Utah Eliminates Non‑Competes for Healthcare Workers

Utah has enacted House Bill 270, which introduces restrictions on post‑employment covenants for healthcare professionals. Effective May 6, 2026, non‑compete agreements between employers and covered healthcare workers will be void. The legislation reflects a growing policy trend aimed at supporting patient choice and reducing barriers that limit healthcare workers’ ability to change employers, particularly in high‑demand clinical roles.

In addition to prohibiting non‑competes, HB 270 also restricts certain nonsolicitation agreements. Specifically, employers may no longer prevent healthcare workers from informing patients about their current or future place of employment. While more traditional confidentiality and patient‑list protections remain permissible, the law ensures that workers can communicate employment transitions without fear of violating restrictive covenants. The bill also includes terminology revisions throughout, standardizing references to “non‑compete agreements” for clarity and consistency.
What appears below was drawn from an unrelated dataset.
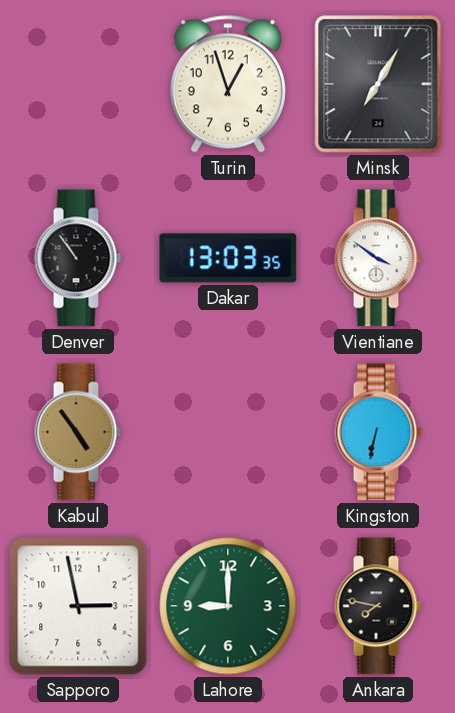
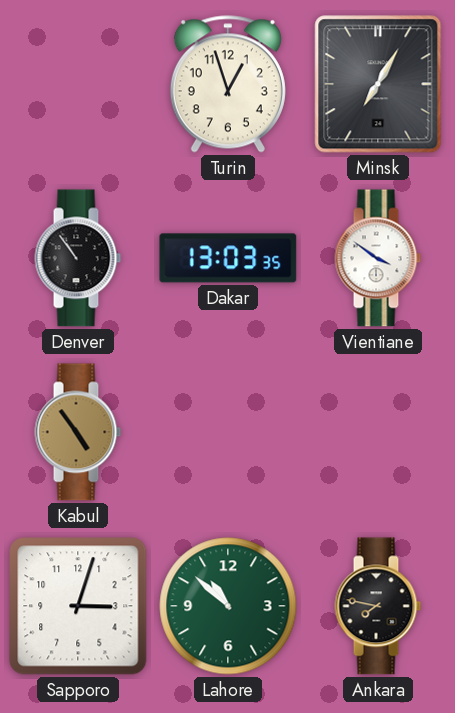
Kingston: 6:32 -> none
Sapporo: 2:58 -> 3:03
Lahore: 9:00 -> 10:52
The legislation carries meaningful enforcement consequences. Employers who attempt to enforce an agreement rendered void by HB 270 may be required to pay the healthcare worker’s arbitration fees, attorney fees, court costs, and actual damages. With the new rules applying broadly across a wide range of licensed healthcare professions, from physicians and nurses to therapists and other practitioners, healthcare organizations should review their employment agreements and compliance practices well ahead of the May 2026 effective date.